Freeland: I can only speak to my own experiences on this. The grandma and grandpa characters represent the more traditional aspects of Navajo culture. And one of those aspects includes the concept of 3rd and 4th genders. The mindset on the reservation tends to be more conservative, but because this is part of the culture, it made perfect sense that they would be accepting of Felixia.

Now here is the ironic part – I grew up on the reservation but had no idea about this aspect of Navajo culture. The first time I really heard about it was when I moved to San Francisco. I met a trans woman who, when learning that I was Navajo, was like “Wow, the reservation must be so loving and accepting of the trans people!” I didn’t know what she was talking about at the time, but I was able to research and learn more about this.

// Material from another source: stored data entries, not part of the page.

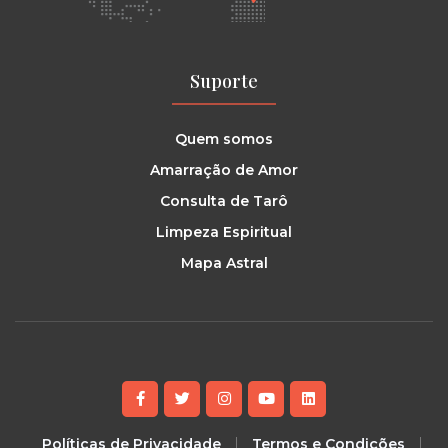
Suporte
Quem somos
Amarração de Amor
Consulta de Tarô
Limpeza Espiritual
Mapa Astral
Políticas de Privacidade
Termos e Condições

It ended up that I had to move to San Francisco to learn about my own culture.

Filmmaker: You’ve been involved with the Sundance Institute for a number of years, having taken Drunktown’s Finest from the Native Filmmakers Lab to the Screenwriters Lab, to the Directors Lab and Composers Lab, to the Producers Summit. Which stage of the process proved most useful during actual production and, conversely, was there any aspect you wish could have been more helpful?

Freeland: The Screenwriters Lab and Directors lab were absolutely crucial to my growth as a filmmaker. It completely changed my outlook and approach to writing and directing.

My writing approach going into the Screenwriters Lab was more of a plot-based one. What they really challenged me to do was really focus on character, to let character influence plot instead of vice versa. My directing approach going into the Directors Lab was more of a “getting specific shots” (trying to get the exact shots I had storyboarded, etc.). Again, they really challenged me to focus more on performance, instead of trying to capture individual shots.

This led me to work more on a script that was character driven, and a directing approach that was performance driven. It sounds like a simple concept, but I feel like the film is so much better for it.

Filmmaker: How do you feel about labels? It took years for Spike Lee to transcend the “black” before “filmmaker,” yet I would venture to guess that Chris Eyre is still known as the Indian who did Smoke Signals. (Then again, we’re talking about indie not Hollywood. Lana Wachowski’s label is probably a big dollar sign.) Do they allow underrepresented artists and audience members to connect, or keep the filmmaker in a constrictive box? Both?

Freeland: Yeah, labels are tricky. I am a member of both the Native community and the LGBT community. However, my goal with this film was to not go into it with an agenda. I simply wanted to tell the best possible story I could tell. My thinking is, if I can get someone from New York City to relate to the plight of a Navajo transsexual on an Indian reservation, then that kind of negates the need for labels. That to me is the beauty of filmmaking.